**INPUT**
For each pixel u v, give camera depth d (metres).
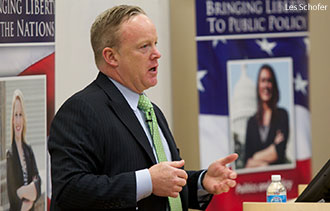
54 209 4.40
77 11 7.38
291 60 9.43
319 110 9.69
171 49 8.67
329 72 9.70
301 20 9.47
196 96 8.84
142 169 4.49
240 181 9.12
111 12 4.69
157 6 8.50
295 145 9.53
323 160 9.77
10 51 6.23
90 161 4.32
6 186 6.12
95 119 4.39
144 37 4.58
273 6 9.27
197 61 8.80
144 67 4.60
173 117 8.74
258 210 4.16
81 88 7.45
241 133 9.15
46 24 6.74
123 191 4.20
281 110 9.40
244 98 9.15
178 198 4.69
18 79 6.34
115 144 4.42
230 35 8.98
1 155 6.07
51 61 6.83
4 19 6.16
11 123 6.22
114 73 4.66
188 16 8.70
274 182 5.05
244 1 9.05
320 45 9.62
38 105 6.62
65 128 4.40
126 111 4.57
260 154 9.27
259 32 9.19
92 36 4.74
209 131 8.95
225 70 8.98
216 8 8.87
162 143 4.81
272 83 9.31
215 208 8.95
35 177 6.55
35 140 6.57
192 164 8.84
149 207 4.48
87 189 4.18
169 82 8.71
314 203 4.10
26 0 6.45
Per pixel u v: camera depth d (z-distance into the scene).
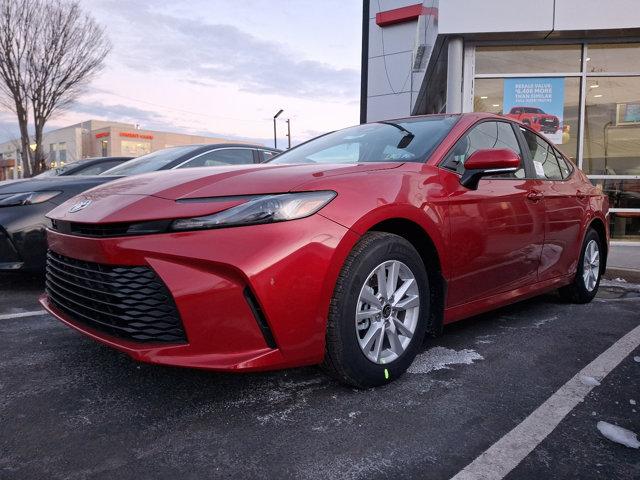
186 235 2.06
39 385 2.49
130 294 2.11
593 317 3.88
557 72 8.06
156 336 2.09
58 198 4.46
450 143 2.97
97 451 1.91
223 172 2.50
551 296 4.64
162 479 1.74
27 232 4.27
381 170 2.57
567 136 8.16
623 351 3.04
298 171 2.41
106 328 2.25
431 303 2.76
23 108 15.80
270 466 1.82
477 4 7.39
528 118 8.17
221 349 2.04
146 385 2.49
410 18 17.84
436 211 2.62
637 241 8.11
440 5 7.45
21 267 4.29
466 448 1.95
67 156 47.44
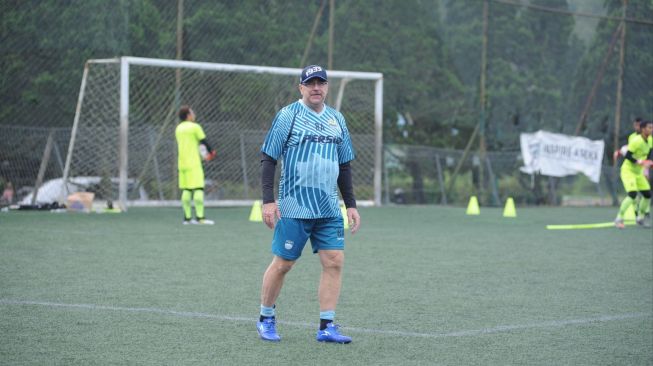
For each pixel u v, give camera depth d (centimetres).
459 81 4441
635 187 2984
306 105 1120
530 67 4550
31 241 2177
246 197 3866
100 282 1555
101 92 3500
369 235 2570
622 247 2323
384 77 4291
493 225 3041
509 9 4506
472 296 1491
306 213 1102
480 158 4384
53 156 3472
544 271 1820
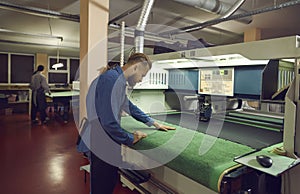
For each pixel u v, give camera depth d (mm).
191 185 1374
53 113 7625
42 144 4309
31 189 2584
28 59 8562
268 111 2223
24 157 3600
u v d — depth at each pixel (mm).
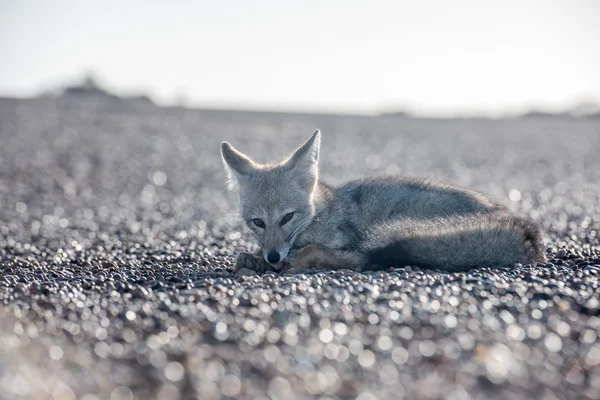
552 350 7098
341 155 46531
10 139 48750
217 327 7805
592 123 91000
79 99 98562
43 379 6312
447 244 11367
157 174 36844
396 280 10047
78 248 15688
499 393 6039
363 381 6324
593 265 11570
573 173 36625
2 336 7375
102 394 6047
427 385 6195
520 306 8625
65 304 9023
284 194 12344
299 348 7145
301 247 12727
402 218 12852
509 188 30391
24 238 17828
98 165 39500
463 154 47656
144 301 9109
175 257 13992
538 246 11984
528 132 71000
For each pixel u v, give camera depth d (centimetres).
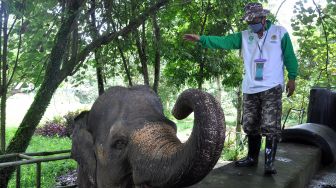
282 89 435
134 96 298
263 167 473
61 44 577
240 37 443
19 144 576
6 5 539
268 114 427
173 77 963
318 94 741
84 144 307
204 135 211
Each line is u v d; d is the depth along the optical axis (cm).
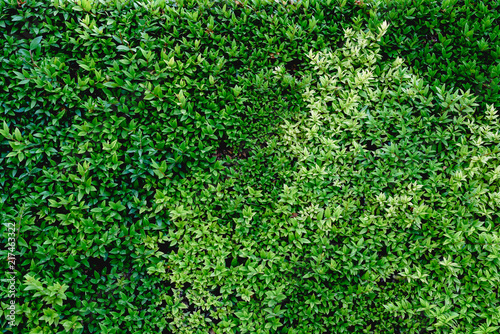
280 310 266
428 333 273
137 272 262
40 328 236
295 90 289
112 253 252
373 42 293
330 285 272
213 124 279
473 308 262
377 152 278
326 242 267
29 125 253
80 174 255
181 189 270
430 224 273
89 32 262
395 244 269
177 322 263
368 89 285
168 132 271
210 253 270
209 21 280
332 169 279
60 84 264
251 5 292
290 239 269
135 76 265
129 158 264
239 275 270
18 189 248
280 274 270
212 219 273
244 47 287
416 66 293
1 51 253
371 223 277
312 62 286
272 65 293
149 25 271
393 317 272
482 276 258
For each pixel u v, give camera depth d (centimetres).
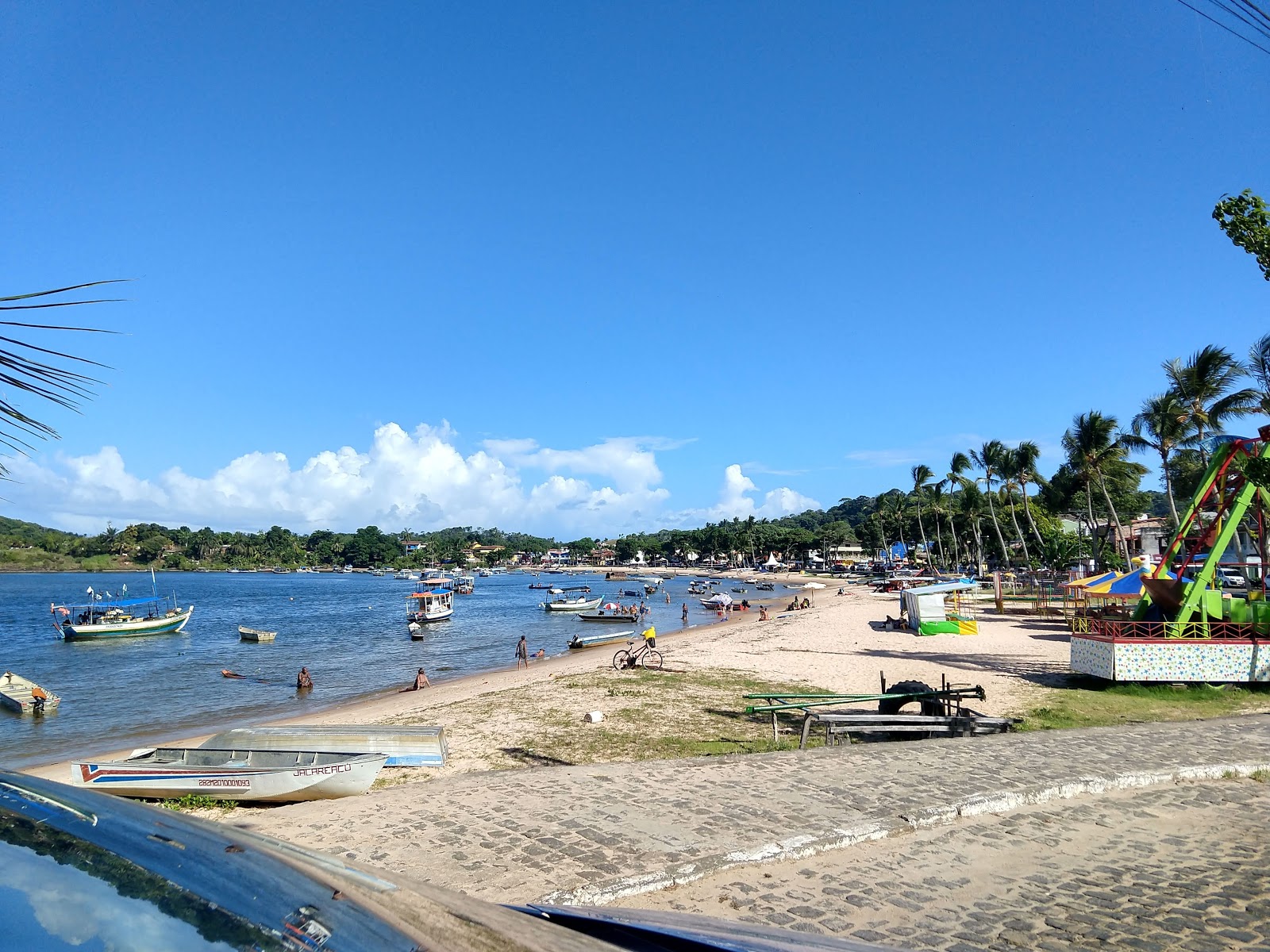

**EXERCISE**
Please print out the entries above exactly. The pictures stay out.

**SOLUTION TO THE PROBLEM**
For each pixel u v, give camera depth d (metres).
54 209 4.40
77 11 7.38
291 60 9.43
319 110 9.69
171 49 8.67
329 72 9.70
301 20 9.47
196 96 8.84
142 169 4.49
240 181 9.12
111 12 4.69
157 6 8.50
295 145 9.53
323 160 9.77
10 51 6.23
90 161 4.32
6 186 6.12
95 119 4.39
144 37 4.58
273 6 9.27
197 61 8.80
144 67 4.60
173 117 8.74
258 210 4.16
81 88 7.45
241 133 9.15
46 24 6.74
123 191 4.20
281 110 9.40
244 98 9.15
178 198 4.69
18 79 6.34
115 144 4.42
230 35 8.98
1 155 6.07
51 61 6.83
4 19 6.16
11 123 6.22
114 73 4.66
188 16 8.70
274 182 5.05
244 1 9.05
320 45 9.62
38 105 6.62
65 128 4.40
126 111 4.57
260 154 9.27
259 32 9.19
92 36 4.74
209 131 8.95
225 70 8.98
216 8 8.87
162 143 4.81
272 83 9.31
215 208 8.95
35 177 6.55
35 140 6.57
192 164 8.84
149 207 4.48
87 189 4.18
169 82 8.71
314 203 4.10
26 0 6.45
Per pixel u v: camera depth d (z-distance into the scene).
186 235 2.06
39 385 2.49
130 294 2.11
593 317 3.88
557 72 8.06
156 336 2.09
58 198 4.46
450 143 2.97
97 451 1.91
223 172 2.50
551 296 4.64
162 479 1.74
27 232 4.27
381 170 2.57
567 136 8.16
623 351 3.04
298 171 2.41
106 328 2.25
431 303 2.76
23 108 15.80
270 466 1.82
477 4 7.39
528 118 8.17
221 349 2.04
146 385 2.49
410 18 17.84
436 211 2.62
637 241 8.11
440 5 7.45
21 267 4.29
466 448 1.95
67 156 47.44
For each pixel u v, give camera depth d (centimetres).
459 81 4441
635 187 2984
306 105 1120
530 67 4550
31 241 2177
246 197 3866
100 282 1555
101 92 3500
369 235 2570
622 247 2323
384 77 4291
493 225 3041
509 9 4506
472 296 1491
306 213 1102
480 158 4384
53 156 3472
544 271 1820
For each pixel u v, give camera depth d (mm).
191 185 1374
53 113 7625
42 144 4309
31 189 2584
28 59 8562
268 111 2223
24 157 3600
u v d — depth at each pixel (mm).
552 350 7098
341 155 46531
10 139 48750
217 327 7805
592 123 91000
79 99 98562
43 379 6312
447 244 11367
157 174 36844
396 280 10047
78 248 15688
499 393 6039
363 381 6324
593 265 11570
573 173 36625
2 336 7375
102 394 6047
427 385 6195
520 306 8625
65 304 9023
284 194 12344
299 348 7145
301 247 12727
402 218 12852
509 188 30391
24 238 17828
98 165 39500
463 154 47656
144 301 9109
175 257 13992
538 246 11984
528 132 71000
For each pixel u v, give camera depth d (centimetres).
282 89 435
134 96 298
263 167 473
61 44 577
240 37 443
19 144 576
6 5 539
268 114 427
173 77 963
318 94 741
84 144 307
204 135 211
Each line is u v d; d is the depth along the optical axis (cm).
280 310 266
428 333 273
137 272 262
40 328 236
295 90 289
112 253 252
373 42 293
330 285 272
213 124 279
473 308 262
377 152 278
326 242 267
29 125 253
80 174 255
181 189 270
430 224 273
89 32 262
395 244 269
177 322 263
368 89 285
168 132 271
210 253 270
209 21 280
332 169 279
60 84 264
251 5 292
290 239 269
135 76 265
129 158 264
239 275 270
18 189 248
280 274 270
212 219 273
244 47 287
416 66 293
1 51 253
371 223 277
312 62 286
272 65 293
149 25 271
393 317 272
482 276 258
For each pixel u v, give camera depth d (centimetres).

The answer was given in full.